_What is expected_: Write out exactly the lines of the entries below from the one holding "right shoulder: (165, 460)" to the one holding "left back paw: (408, 482)", inclusive, and leave out all other lines.

_Stored items_:
──────────

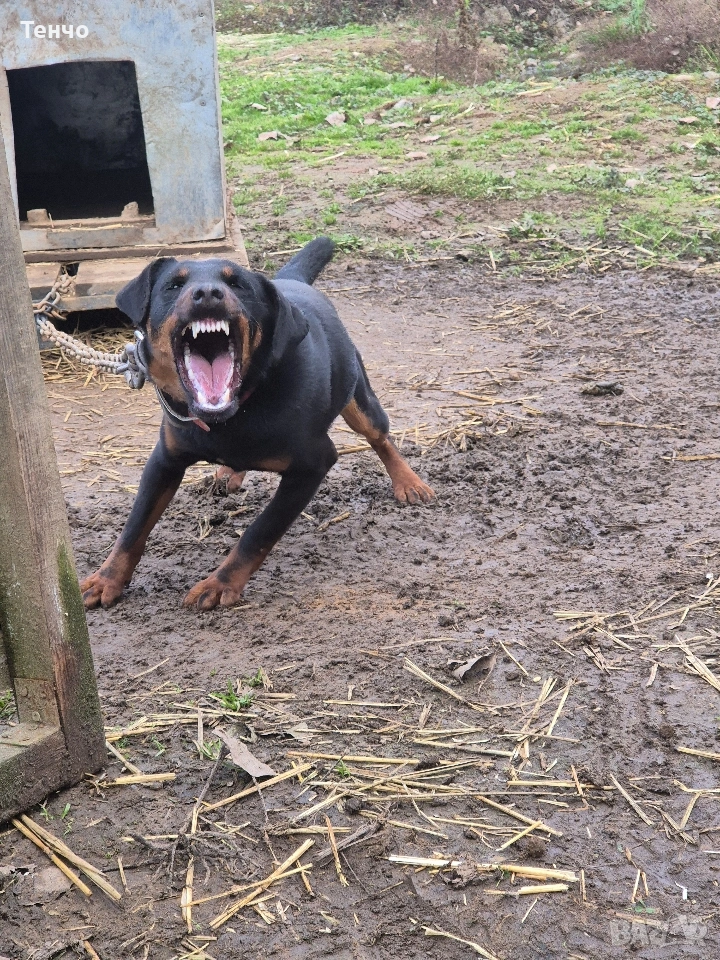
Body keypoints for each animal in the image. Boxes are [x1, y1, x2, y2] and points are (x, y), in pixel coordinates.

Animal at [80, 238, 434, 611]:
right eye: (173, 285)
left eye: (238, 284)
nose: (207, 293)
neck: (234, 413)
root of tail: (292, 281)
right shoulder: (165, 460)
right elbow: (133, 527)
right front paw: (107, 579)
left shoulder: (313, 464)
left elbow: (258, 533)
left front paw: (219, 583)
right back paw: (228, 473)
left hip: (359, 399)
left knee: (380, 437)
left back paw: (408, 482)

──────────

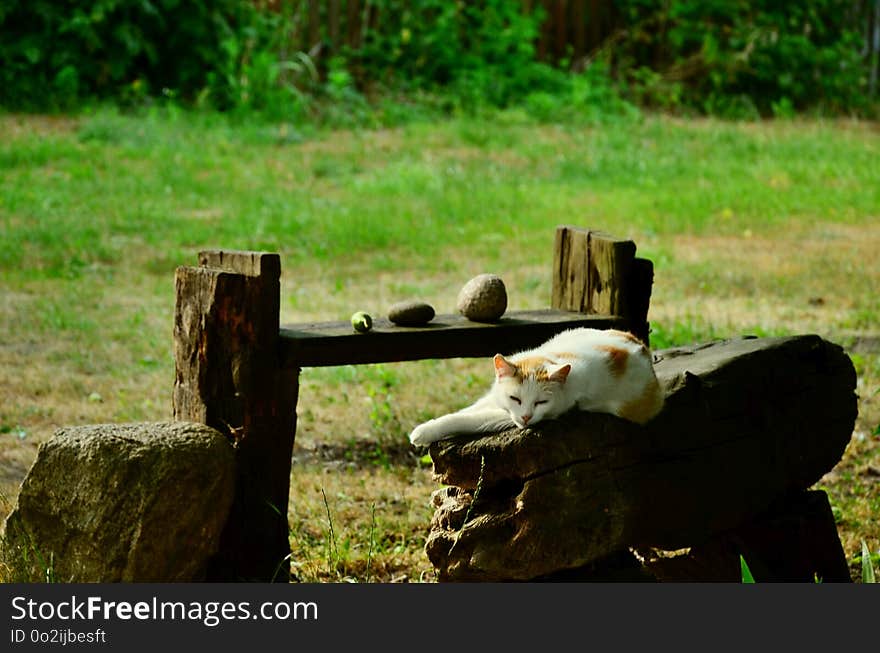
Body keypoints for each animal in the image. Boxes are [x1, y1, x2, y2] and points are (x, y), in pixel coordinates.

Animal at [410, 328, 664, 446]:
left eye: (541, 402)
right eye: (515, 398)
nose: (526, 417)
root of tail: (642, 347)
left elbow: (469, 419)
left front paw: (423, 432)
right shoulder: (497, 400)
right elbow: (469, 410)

──────────

_Response for this exercise_:
right shoulder: (165, 460)
right elbow: (133, 527)
right front paw: (107, 579)
left shoulder: (313, 464)
left elbow: (258, 533)
left front paw: (219, 583)
right back paw: (228, 473)
left hip: (359, 399)
left knee: (380, 437)
left back paw: (408, 482)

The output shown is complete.